**TEXT SECTION:**
>>>>

Cysts are a frequent finding in LIP and DIP and are occasionally found in HP. In comparison with LAM or LCH, cysts in these conditions are not as profuse and so the distribution of disease does not help in refining the differential diagnosis. Instead, careful scrutiny for ancillary features, such as nodules and ground-glass opacities, is required if a diagnosis is to be suggested on radiological grounds. While nodules are a well recognised feature of LCH, ground glass opacification is not typically associated with either LCH or LAM.
LIP
LIP is an uncommon, benign, lymphoproliferative disorder characterised pathologically by a diffuse lymphocytic infiltrate. It is often associated with collagen vascular disorders, in particular Sjogren’s syndrome, but is also seen in patients with HIV infection [14]. Non-infection associated LIP typically presents in women in the 5th decade, with shortness of breath or cough [3]. The condition usually responds to treatment, but is known on rare occasions to be complicated by pulmonary fibrosis or to transform into lymphoma [15].
Ground-glass opacities and nodules are almost universal features in LIP, with cysts seen in about two-thirds of patients [16]. Interlobular sepal thickening and reticular opacities have also been reported [7, 16]. The lung cysts are usually small (less than 3 cm), thin walled and distributed in a scattered, random distribution (Fig. 8), though much larger cysts are also recognised [17].

<<<<

**Stored dataset items:**
>>>>

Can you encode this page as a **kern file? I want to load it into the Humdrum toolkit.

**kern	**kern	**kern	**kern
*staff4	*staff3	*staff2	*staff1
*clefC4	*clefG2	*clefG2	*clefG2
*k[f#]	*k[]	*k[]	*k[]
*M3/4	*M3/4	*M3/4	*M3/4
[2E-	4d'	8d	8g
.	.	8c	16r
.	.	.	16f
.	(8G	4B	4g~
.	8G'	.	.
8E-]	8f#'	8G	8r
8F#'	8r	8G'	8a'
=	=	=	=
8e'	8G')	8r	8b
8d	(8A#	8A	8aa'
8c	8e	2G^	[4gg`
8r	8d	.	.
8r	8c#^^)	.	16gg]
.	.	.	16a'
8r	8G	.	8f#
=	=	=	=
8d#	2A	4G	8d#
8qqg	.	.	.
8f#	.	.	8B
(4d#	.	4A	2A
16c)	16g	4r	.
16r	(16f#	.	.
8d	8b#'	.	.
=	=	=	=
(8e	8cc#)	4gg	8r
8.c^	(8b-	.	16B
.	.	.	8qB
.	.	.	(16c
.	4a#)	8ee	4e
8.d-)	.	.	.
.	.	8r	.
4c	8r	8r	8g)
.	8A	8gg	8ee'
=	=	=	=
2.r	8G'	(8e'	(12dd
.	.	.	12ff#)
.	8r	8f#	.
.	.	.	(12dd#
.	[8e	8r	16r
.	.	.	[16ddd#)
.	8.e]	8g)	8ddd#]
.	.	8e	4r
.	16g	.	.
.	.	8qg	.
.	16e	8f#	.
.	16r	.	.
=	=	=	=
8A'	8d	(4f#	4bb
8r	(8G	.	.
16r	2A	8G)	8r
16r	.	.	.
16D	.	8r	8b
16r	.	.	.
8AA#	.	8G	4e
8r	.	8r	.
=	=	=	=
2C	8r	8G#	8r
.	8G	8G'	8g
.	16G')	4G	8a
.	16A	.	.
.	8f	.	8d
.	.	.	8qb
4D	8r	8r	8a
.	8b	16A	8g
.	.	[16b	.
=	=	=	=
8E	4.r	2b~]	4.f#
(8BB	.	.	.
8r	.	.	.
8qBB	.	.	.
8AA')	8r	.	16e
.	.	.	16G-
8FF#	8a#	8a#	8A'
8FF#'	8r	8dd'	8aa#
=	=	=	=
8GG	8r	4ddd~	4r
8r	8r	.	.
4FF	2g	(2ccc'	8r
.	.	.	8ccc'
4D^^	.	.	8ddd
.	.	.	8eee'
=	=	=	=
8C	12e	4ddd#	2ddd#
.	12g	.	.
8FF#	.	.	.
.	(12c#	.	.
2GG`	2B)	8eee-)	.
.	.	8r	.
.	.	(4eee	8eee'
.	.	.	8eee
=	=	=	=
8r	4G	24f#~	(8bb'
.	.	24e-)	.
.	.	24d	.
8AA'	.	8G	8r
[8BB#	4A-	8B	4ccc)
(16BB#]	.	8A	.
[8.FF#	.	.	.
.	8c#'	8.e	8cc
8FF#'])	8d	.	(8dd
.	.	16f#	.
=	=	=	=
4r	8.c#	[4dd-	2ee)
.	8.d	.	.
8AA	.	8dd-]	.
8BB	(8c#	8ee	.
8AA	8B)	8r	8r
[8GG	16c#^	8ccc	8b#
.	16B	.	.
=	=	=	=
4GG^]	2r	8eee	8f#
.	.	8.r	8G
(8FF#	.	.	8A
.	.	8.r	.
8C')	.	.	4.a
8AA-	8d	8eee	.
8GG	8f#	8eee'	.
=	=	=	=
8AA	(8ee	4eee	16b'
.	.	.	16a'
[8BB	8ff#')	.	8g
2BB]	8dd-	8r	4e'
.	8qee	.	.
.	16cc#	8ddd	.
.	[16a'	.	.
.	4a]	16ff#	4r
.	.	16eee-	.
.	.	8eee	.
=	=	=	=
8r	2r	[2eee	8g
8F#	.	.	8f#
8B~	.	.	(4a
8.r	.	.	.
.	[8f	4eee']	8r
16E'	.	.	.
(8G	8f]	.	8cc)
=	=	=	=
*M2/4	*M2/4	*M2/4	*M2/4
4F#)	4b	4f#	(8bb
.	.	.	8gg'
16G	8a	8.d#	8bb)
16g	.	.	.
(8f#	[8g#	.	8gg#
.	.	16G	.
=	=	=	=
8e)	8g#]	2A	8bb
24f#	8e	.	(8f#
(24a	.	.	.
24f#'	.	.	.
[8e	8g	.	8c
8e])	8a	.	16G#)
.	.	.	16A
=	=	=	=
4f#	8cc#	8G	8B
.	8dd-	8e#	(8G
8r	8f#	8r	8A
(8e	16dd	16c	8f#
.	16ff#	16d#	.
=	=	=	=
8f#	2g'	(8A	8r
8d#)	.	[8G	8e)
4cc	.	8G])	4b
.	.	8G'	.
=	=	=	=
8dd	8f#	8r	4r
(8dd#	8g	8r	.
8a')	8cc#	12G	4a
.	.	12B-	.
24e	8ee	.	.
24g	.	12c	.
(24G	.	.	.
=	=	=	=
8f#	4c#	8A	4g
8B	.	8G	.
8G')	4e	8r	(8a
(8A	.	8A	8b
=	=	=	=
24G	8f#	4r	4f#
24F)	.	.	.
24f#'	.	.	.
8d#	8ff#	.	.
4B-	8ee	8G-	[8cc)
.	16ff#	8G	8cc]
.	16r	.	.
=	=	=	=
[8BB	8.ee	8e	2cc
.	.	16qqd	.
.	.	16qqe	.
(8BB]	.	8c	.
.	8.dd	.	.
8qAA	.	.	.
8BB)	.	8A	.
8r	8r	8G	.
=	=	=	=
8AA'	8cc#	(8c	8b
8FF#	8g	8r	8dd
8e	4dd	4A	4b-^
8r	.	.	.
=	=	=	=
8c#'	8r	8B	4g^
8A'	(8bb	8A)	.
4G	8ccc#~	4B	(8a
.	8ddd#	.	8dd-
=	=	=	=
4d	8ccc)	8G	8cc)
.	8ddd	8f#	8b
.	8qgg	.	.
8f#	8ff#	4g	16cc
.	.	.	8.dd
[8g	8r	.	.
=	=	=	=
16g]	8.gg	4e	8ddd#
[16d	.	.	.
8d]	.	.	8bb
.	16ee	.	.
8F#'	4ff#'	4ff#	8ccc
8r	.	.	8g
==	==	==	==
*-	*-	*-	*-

<<<<

**PROBLEM SET:**
**A.** Answer these questions from the text on lung cysts in LIP:
(i) Which syndrome is LIP associated with in particular?
(ii) In which decade does non-infection associated LIP typically present in women?
(iii) In about what share of LIP patients are cysts seen?
**B.** Put this sentence from the text on lung cysts in LIP into Spanish: "LIP is an uncommon, benign, lymphoproliferative disorder characterised pathologically by a diffuse lymphocytic infiltrate."
**C.** Carry on the text on lung cysts in LIP from its last sentence.

**WRITTEN RESPONSES:**
**A.**
(i) Sjogren's syndrome
(ii) The 5th decade
(iii) About two-thirds

**B.** La LIP es un trastorno linfoproliferativo poco común y benigno, caracterizado patológicamente por un infiltrado linfocítico difuso.

**C.**
Ultimately, most patients with suspected LIP on clinico-radiological grounds will require lung biopsy to confirm the diagnosis and in some cases to exclude low-grade lymphoma. At the same time, clinico-radiological integration with histological findings is essential, because it can sometimes be difficult for the pathologist to distinguish LIP from hypersensitivity pneumonitis and NSIP [15].
Sub-acute HP
HP is a diffuse granulomatous inflammatory disease of the lungs caused by exposure to a wide variety of agents ranging from organic particles to chemotherapy agents. Patients often present with gradually worsening dyspnoea, but because the presence of a precipitating agent is not always obvious from the clinical history, radiology has a role to play in suggesting the diagnosis. The key histological findings are bronchocentric lymphocytic infiltration and poorly formed granulomas, but these abnormalities are not always identified on lung or transbronchial biopsy, adding sometimes to diagnostic uncertainty [18].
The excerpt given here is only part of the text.